Associated Student Government (ASG) President Ashley Cowan is an example of just how fulfilling the program can really be. Her project, titled “Youth on the Margins: A Statistical Analysis of Youth Political Participation and Diversity in the United States”, was a subject chosen not just because of her own political engagement on campus but because of her own struggles coping with a mental disability.

“My job for the past few years has been to represent students across the campus and the State of Washington.” says Cowan. “So much of my work has been met with apathy by my peers and I sought to learn why.”

Cowan says that her project was important to her because public policy and political participation has a direct impact on her ability to succeed in school. Having dropped out of three high schools before coming to Shoreline, she says she had teachers who wouldn’t follow her Individualized Education Plan.

“There is a lack of enforcement of existing policy and in higher education there are holes in public policy, which prevents students like me from succeeding in school.”

A 3-quarter-long program that involves a sequence of capstone courses and seminars, the Honors program requires that students maintain 3.0 cumulative GPA and a 3.5 GPA within the Honors courses.

During the course of their year-long project, students research a topic, consult with faculty advisors who are familiar with the discipline, and then write a literature review of the current theories related to their subject.

“It’s a lot of work on top of a regular student load,” says Taylor. “And most people are taking a full load on top of honors.”

Taylor admits that the program is rigorous but says that the experience is rewarding.
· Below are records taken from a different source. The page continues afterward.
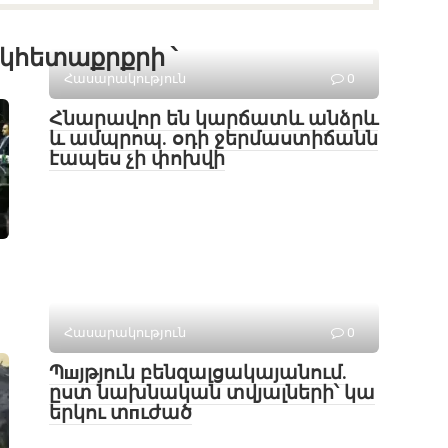
կհետաքրքրի ՝
Հասարակություն
0
Հնարավոր են կարճատև անձրև
և ամպրոպ․ օդի ջերմաստիճանն
էապես չի փոխվի
Հասարակություն
0
Պшյթյուն բենզալցակայանում.
ըստ նախնական տվյալների՝ կա
երկու տпւժած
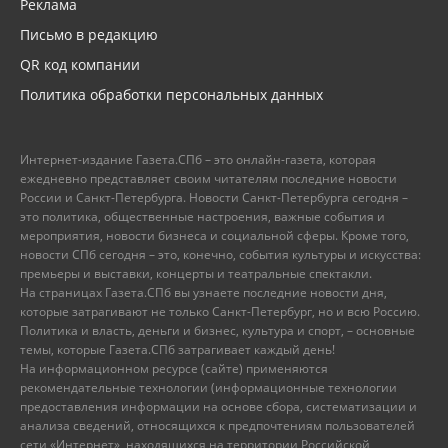
Реклама
Письмо в редакцию
QR код компании
Политика обработки персональных данных
Интернет-издание Газета.СПб – это онлайн-газета, которая
ежедневно представляет своим читателям последние новости
России и Санкт-Петербурга. Новости Санкт-Петербурга сегодня –
это политика, общественные настроения, важные события и
мероприятия, новости бизнеса и социальной сферы. Кроме того,
новости СПб сегодня – это, конечно, события культуры и искусства:
премьеры и выставки, концерты и театральные спектакли.
На страницах Газета.СПб вы узнаете последние новости дня,
которые затрагивают не только Санкт-Петербург, но и всю Россию.
Политика и власть, деньги и бизнес, культура и спорт, – основные
темы, которые Газета.СПб затрагивает каждый день!
На информационном ресурсе (сайте) применяются
рекомендательные технологии (информационные технологии
предоставления информации на основе сбора, систематизации и
анализа сведений, относящихся к предпочтениям пользователей
сети «Интернет», находящихся на территории Российской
Students have come back years after graduation and commented on how their honors experience gave them direction toward their chosen careers.

Sophie Morse, whose project also exemplifies how passionate students often become during the research phase of their project, studied how people can contract waterborne illnesses during disasters. Becoming a volunteer at Harborview Medical Center during fall quarter, she combined her interest in emergency medicine with a multinational perspective of the Haitian earthquake in 2010.

“I am both French and American and I feel that both my countries betrayed this little Island,” says Morse. “The previous economy was not the only thing that led to this disaster. I’m trying to find out ways of how to help somehow…It’s a frustrating moment though because you realize ‘Oh I don’t have the education or anything to make an impact’. I’m hoping one day I might join Doctors Without Borders so that I can prevent something like that happening again.”

Brooke Zimmers, the Co-Director of the Honors program and the introductory speaker to the presentations, says that next year Honors will be incorporating an American Honors system into the current curriculum. Students will be required to take 30 credits in order to graduate from will have the option of taking the research track as well.

Students can choose to participate in the research project on top of the American Honors classes, a program which requires two years of coursework, or students can choose to just take the American Honors classes, which requires one year of study as well. American Honors will include such classes as Geography 100 and English 101 and will require students take 30 credits in order to graduate from the program.